## What you will do
Reproduce, word for word and line by line, the text that accompanies each of the items below, leaving the pictures out of your answer.

=== Begin Enclosure ===

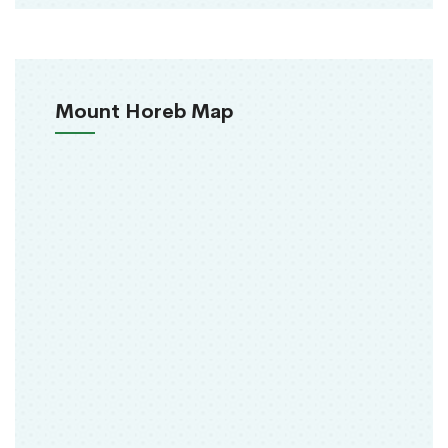
Mount Horeb Map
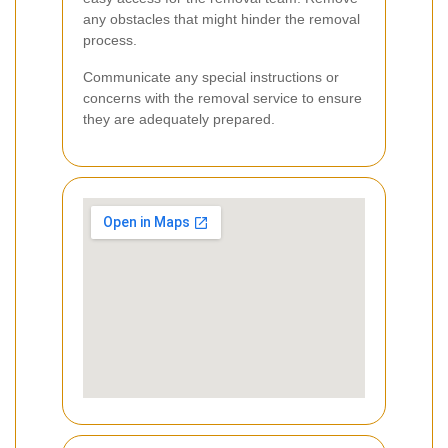
any obstacles that might hinder the removal
process.
Communicate any special instructions or
concerns with the removal service to ensure
they are adequately prepared.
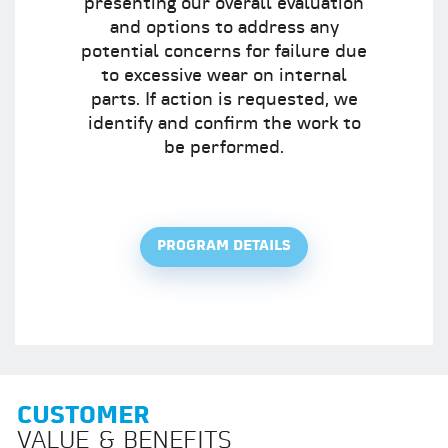
presenting our overall evaluation
and options to address any
potential concerns for failure due
to excessive wear on internal
parts. If action is requested, we
identify and confirm the work to
be performed.
PROGRAM DETAILS
CUSTOMER
VALUE & BENEFITS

=== End Enclosure ===

## Answer for this exercise
Mount Horeb Map
any obstacles that might hinder the removal
process.
Communicate any special instructions or
concerns with the removal service to ensure
they are adequately prepared.
presenting our overall evaluation
and options to address any
potential concerns for failure due
to excessive wear on internal
parts. If action is requested, we
identify and confirm the work to
be performed.
PROGRAM DETAILS
CUSTOMER
VALUE & BENEFITS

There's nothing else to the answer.